[Records to process]:
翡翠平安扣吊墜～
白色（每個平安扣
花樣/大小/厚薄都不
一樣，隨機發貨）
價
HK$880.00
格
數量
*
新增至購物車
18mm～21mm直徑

[Your task]:
Output the data exactly, in full.

[Result of this task]:
翡翠平安扣吊墜～
白色（每個平安扣
花樣/大小/厚薄都不
一樣，隨機發貨）
價
HK$880.00
格
數量
*
新增至購物車
18mm～21mm直徑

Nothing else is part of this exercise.